MATERIAL FOR THE TASK:
--------------------------------
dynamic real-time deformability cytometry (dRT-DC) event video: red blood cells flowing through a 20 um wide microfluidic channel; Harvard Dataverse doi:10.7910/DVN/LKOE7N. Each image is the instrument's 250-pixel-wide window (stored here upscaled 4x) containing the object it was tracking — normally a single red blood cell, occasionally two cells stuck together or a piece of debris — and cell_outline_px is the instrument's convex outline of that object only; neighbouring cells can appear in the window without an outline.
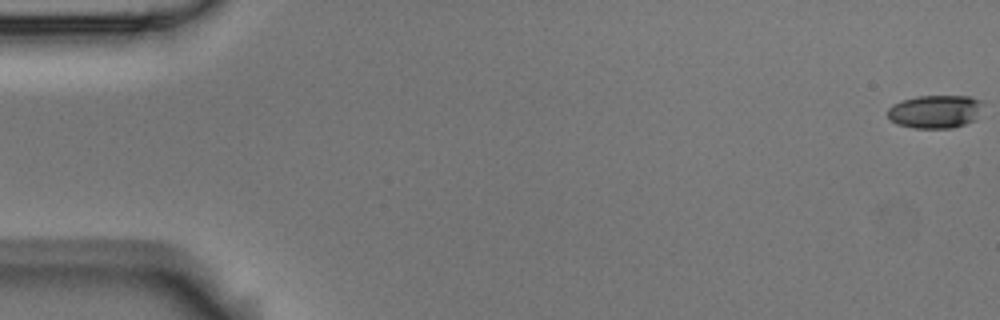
{"species": "Egyptian fruit bat (a non-hibernating species)", "species_latin": "Rousettus aegyptiacus", "temperature_condition": "room temperature", "stored_images_in_passage": 6, "camera_frame_rate_fps": 3000, "um_per_image_px": 0.085, "animal": {"sex": "male"}, "frame": {"image": 1, "passage_image": 1, "time_ms": 0.0, "image_size_px": [1000, 320], "cell_outline_px": [[980, 100], [976, 120], [952, 128], [912, 128], [896, 124], [888, 116], [888, 108], [892, 104], [900, 100], [916, 96], [968, 96]], "centroid_in_image_um": [79.42, 9.48], "position_along_channel_um": 5.6, "area_um2": 18.32}}
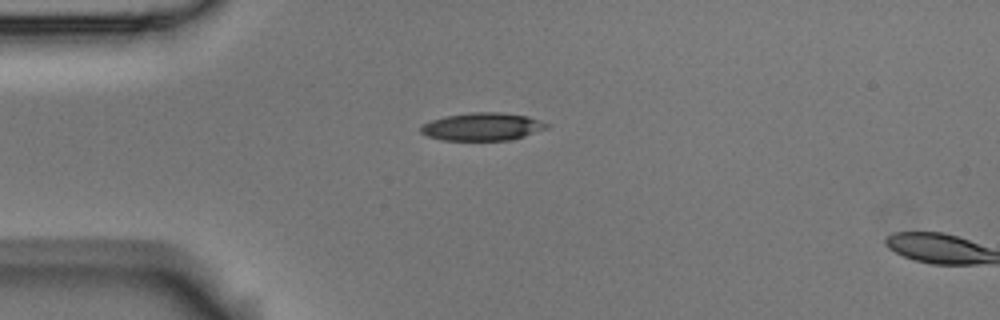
{"frame": {"image": 2, "passage_image": 5, "time_ms": 1.333, "image_size_px": [1000, 320], "cell_outline_px": [[548, 128], [524, 136], [508, 140], [440, 140], [428, 136], [420, 132], [420, 128], [424, 124], [432, 120], [444, 116], [468, 112], [500, 112], [528, 116], [540, 120], [548, 124]], "centroid_in_image_um": [40.99, 10.76], "position_along_channel_um": 44.0, "area_um2": 20.4}}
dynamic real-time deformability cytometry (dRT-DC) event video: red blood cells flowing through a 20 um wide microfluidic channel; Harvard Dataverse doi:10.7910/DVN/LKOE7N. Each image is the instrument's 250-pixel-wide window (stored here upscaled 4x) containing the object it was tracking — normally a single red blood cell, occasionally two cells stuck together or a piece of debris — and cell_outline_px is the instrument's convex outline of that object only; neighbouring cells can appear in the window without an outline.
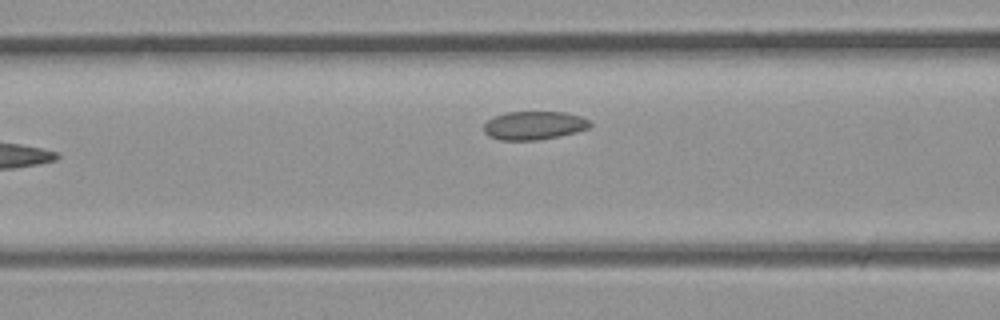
{"species": "common noctule bat (a hibernating species)", "species_latin": "Nyctalus noctula", "temperature_condition": "room temperature", "stored_images_in_passage": 5, "camera_frame_rate_fps": 3000, "um_per_image_px": 0.085, "animal": {"sex": "male", "body_mass_g": 23.1, "forearm_length_mm": 52.7}, "frame": {"image": 1, "passage_image": 4, "time_ms": 1.0, "image_size_px": [1000, 320], "cell_outline_px": [[592, 124], [588, 128], [576, 132], [560, 136], [540, 140], [500, 140], [488, 136], [484, 132], [484, 124], [492, 116], [504, 112], [564, 112], [580, 116], [588, 120]], "centroid_in_image_um": [45.36, 10.66], "position_along_channel_um": 121.2, "area_um2": 17.74}}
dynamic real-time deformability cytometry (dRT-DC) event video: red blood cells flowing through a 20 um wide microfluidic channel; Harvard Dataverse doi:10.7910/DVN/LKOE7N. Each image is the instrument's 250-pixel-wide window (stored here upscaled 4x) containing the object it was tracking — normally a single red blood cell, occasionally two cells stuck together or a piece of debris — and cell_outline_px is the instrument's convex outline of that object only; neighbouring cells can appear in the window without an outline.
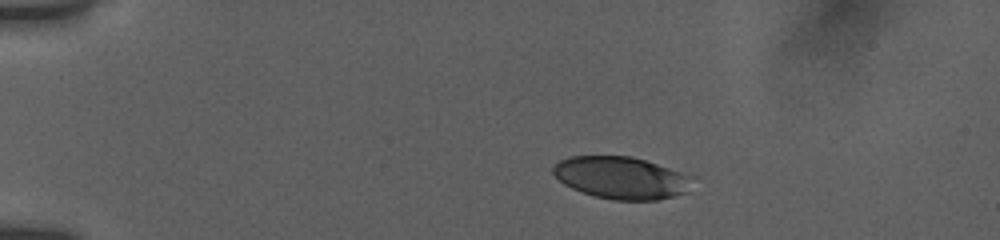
{"species": "human", "species_latin": "Homo sapiens", "temperature_condition": "room temperature", "stored_images_in_passage": 44, "camera_frame_rate_fps": 3000, "um_per_image_px": 0.085, "donor": {"sex": "female"}, "frame": {"image": 1, "passage_image": 1, "time_ms": 0.0, "image_size_px": [1000, 240], "cell_outline_px": [[696, 176], [688, 192], [676, 196], [656, 200], [612, 200], [596, 196], [572, 188], [564, 184], [552, 172], [552, 168], [560, 160], [568, 156], [632, 156]], "centroid_in_image_um": [52.88, 15.11], "position_along_channel_um": 32.1, "area_um2": 34.51}}
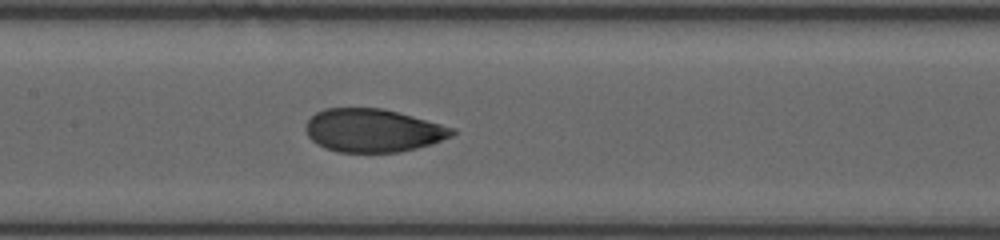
{"frame": {"image": 2, "passage_image": 18, "time_ms": 5.667, "image_size_px": [1000, 240], "cell_outline_px": [[456, 132], [452, 136], [432, 144], [400, 152], [336, 152], [324, 148], [316, 144], [308, 136], [304, 128], [308, 120], [316, 112], [324, 108], [384, 108], [456, 128]], "centroid_in_image_um": [31.7, 11.09], "position_along_channel_um": 175.7, "area_um2": 37.11}}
--------------------------------
The records above should be reproduced exactly, with no pictures included.

dynamic real-time deformability cytometry (dRT-DC) event video: red blood cells flowing through a 20 um wide microfluidic channel; Harvard Dataverse doi:10.7910/DVN/LKOE7N. Each image is the instrument's 250-pixel-wide window (stored here upscaled 4x) containing the object it was tracking — normally a single red blood cell, occasionally two cells stuck together or a piece of debris — and cell_outline_px is the instrument's convex outline of that object only; neighbouring cells can appear in the window without an outline.
{"species": "Egyptian fruit bat (a non-hibernating species)", "species_latin": "Rousettus aegyptiacus", "temperature_condition": "room temperature", "stored_images_in_passage": 6, "camera_frame_rate_fps": 3000, "um_per_image_px": 0.085, "animal": {"sex": "male"}, "frame": {"image": 1, "passage_image": 1, "time_ms": 0.0, "image_size_px": [1000, 320], "cell_outline_px": [[980, 100], [976, 120], [952, 128], [912, 128], [896, 124], [888, 116], [888, 108], [892, 104], [900, 100], [916, 96], [968, 96]], "centroid_in_image_um": [79.42, 9.48], "position_along_channel_um": 5.6, "area_um2": 18.32}}
{"frame": {"image": 2, "passage_image": 5, "time_ms": 1.333, "image_size_px": [1000, 320], "cell_outline_px": [[548, 128], [524, 136], [508, 140], [440, 140], [428, 136], [420, 132], [420, 128], [424, 124], [432, 120], [444, 116], [468, 112], [500, 112], [528, 116], [540, 120], [548, 124]], "centroid_in_image_um": [40.99, 10.76], "position_along_channel_um": 44.0, "area_um2": 20.4}}
dynamic real-time deformability cytometry (dRT-DC) event video: red blood cells flowing through a 20 um wide microfluidic channel; Harvard Dataverse doi:10.7910/DVN/LKOE7N. Each image is the instrument's 250-pixel-wide window (stored here upscaled 4x) containing the object it was tracking — normally a single red blood cell, occasionally two cells stuck together or a piece of debris — and cell_outline_px is the instrument's convex outline of that object only; neighbouring cells can appear in the window without an outline.
{"species": "common noctule bat (a hibernating species)", "species_latin": "Nyctalus noctula", "temperature_condition": "room temperature", "stored_images_in_passage": 5, "camera_frame_rate_fps": 3000, "um_per_image_px": 0.085, "animal": {"sex": "male", "body_mass_g": 23.1, "forearm_length_mm": 52.7}, "frame": {"image": 1, "passage_image": 4, "time_ms": 1.0, "image_size_px": [1000, 320], "cell_outline_px": [[592, 124], [588, 128], [576, 132], [560, 136], [540, 140], [500, 140], [488, 136], [484, 132], [484, 124], [492, 116], [504, 112], [564, 112], [580, 116], [588, 120]], "centroid_in_image_um": [45.36, 10.66], "position_along_channel_um": 121.2, "area_um2": 17.74}}
dynamic real-time deformability cytometry (dRT-DC) event video: red blood cells flowing through a 20 um wide microfluidic channel; Harvard Dataverse doi:10.7910/DVN/LKOE7N. Each image is the instrument's 250-pixel-wide window (stored here upscaled 4x) containing the object it was tracking — normally a single red blood cell, occasionally two cells stuck together or a piece of debris — and cell_outline_px is the instrument's convex outline of that object only; neighbouring cells can appear in the window without an outline.
{"species": "human", "species_latin": "Homo sapiens", "temperature_condition": "room temperature", "stored_images_in_passage": 44, "camera_frame_rate_fps": 3000, "um_per_image_px": 0.085, "donor": {"sex": "female"}, "frame": {"image": 1, "passage_image": 1, "time_ms": 0.0, "image_size_px": [1000, 240], "cell_outline_px": [[696, 176], [688, 192], [676, 196], [656, 200], [612, 200], [596, 196], [572, 188], [564, 184], [552, 172], [552, 168], [560, 160], [568, 156], [632, 156]], "centroid_in_image_um": [52.88, 15.11], "position_along_channel_um": 32.1, "area_um2": 34.51}}
{"frame": {"image": 2, "passage_image": 18, "time_ms": 5.667, "image_size_px": [1000, 240], "cell_outline_px": [[456, 132], [452, 136], [432, 144], [400, 152], [336, 152], [324, 148], [316, 144], [308, 136], [304, 128], [308, 120], [316, 112], [324, 108], [384, 108], [456, 128]], "centroid_in_image_um": [31.7, 11.09], "position_along_channel_um": 175.7, "area_um2": 37.11}}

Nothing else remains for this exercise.